Liebling, too, has been badly misclassified by critics and readers. We don’t know how to deal with first-rate writers who are no novelists or poets. For a man burdened by depression, he had a notably exuberant style. His work is celebratory, even when describing soldiers and boxers, because he admired courage and men who shared his gift for cracked eloquence and eccentricity. Here is a sample from The Earl of Louisiana. Liebling describes a bit player, Curley, once a boxer, now a bookmaker in Jefferson Parish:

 

“Curley is a barrel of a man, an old lightweight who never got anywhere and is now unregenerately fat. Men like him are more sentimental about the game than ex-champions, who are often bitter about managers who stole their money. The never-was is less neurotic than the has-been.”

 

Liebling’s work is filled with profiles that feel like miniature self-portraits. When writing about Earl Long, Colonel Stingo, Whitey Bimstein or Izzy Yereshevsky, he is writing about himself. Liebling died on this date, December 28, in 1963, at age fifty-nine – like Crane, far too young.

 

[You’ll find “The Dollars Damned Him” collected in Liebling at The New Yorker: Uncollected Essays (eds. James Barbour and Fred Warner, University of New Mexico Press, 1994).]

1 comment:

  1. Liebling is one of my favorites for the same reason Truffaut is one of my favorite film makers.

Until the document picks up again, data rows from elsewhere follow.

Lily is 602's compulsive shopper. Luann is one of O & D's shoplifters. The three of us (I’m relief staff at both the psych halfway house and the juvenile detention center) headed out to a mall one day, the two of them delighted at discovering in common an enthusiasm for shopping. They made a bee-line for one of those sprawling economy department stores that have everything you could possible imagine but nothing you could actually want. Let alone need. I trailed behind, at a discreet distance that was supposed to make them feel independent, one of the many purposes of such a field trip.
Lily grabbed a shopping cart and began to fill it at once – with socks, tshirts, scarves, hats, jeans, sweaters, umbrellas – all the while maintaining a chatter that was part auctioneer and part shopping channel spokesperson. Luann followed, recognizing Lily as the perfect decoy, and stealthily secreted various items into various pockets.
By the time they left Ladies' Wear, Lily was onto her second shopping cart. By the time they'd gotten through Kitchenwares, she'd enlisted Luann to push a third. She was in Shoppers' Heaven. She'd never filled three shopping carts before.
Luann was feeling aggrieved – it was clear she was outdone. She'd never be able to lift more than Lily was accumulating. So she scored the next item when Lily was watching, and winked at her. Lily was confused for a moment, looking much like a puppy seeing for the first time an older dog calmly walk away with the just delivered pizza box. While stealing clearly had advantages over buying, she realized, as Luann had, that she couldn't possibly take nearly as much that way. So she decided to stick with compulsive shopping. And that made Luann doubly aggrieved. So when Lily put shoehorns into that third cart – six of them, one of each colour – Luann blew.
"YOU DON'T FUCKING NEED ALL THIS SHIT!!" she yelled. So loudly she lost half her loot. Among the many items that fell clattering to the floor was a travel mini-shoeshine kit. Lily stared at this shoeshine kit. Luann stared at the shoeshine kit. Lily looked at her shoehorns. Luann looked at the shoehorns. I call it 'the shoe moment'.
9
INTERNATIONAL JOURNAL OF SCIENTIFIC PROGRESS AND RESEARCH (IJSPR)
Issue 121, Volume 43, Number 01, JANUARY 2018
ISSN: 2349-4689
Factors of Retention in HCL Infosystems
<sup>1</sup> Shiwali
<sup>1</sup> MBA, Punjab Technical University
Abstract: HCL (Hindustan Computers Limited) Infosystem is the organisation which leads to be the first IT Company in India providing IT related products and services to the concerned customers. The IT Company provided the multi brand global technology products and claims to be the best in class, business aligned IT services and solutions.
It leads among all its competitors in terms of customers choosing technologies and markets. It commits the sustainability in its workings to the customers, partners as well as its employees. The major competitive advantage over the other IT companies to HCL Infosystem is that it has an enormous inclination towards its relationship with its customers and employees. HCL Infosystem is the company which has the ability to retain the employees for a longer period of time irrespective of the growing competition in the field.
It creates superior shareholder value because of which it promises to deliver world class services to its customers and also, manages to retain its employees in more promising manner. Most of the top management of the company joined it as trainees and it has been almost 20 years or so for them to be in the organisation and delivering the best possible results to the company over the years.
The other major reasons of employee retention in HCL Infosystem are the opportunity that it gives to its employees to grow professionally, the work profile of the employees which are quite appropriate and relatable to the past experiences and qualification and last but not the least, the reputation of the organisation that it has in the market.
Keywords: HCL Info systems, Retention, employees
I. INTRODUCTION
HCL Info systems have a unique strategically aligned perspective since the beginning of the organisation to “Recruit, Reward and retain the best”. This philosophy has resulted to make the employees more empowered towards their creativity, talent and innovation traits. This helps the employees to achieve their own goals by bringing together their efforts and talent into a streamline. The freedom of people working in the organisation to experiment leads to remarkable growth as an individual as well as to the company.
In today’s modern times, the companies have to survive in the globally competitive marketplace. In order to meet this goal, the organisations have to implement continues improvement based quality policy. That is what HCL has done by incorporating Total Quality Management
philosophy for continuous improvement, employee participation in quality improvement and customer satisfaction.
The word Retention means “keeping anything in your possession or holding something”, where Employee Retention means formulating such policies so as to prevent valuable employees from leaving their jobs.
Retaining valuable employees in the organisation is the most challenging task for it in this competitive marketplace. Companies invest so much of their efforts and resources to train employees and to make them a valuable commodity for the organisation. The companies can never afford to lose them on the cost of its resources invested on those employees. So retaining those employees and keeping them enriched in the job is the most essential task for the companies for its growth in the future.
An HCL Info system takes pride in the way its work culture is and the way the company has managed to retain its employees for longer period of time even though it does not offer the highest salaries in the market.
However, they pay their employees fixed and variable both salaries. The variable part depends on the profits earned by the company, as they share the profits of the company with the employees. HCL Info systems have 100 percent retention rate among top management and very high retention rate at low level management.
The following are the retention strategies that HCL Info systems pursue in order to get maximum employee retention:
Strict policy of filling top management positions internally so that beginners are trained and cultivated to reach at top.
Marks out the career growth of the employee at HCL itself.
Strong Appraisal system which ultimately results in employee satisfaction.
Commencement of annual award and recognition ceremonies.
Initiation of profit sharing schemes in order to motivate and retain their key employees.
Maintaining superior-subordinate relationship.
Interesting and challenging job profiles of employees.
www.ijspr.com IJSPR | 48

    They were both generous in their forgiveness of the sins of their subjects while still pointing them out. A Liebling piece on a boxer was sort of like his description of eating a good meal or having a good drink----he would roll it around, savor it and then you could just taste it yourself. And each mouthful ended with a smile. I think he died a timely death. I can't imagine what he would have done with the explosion of the 60s.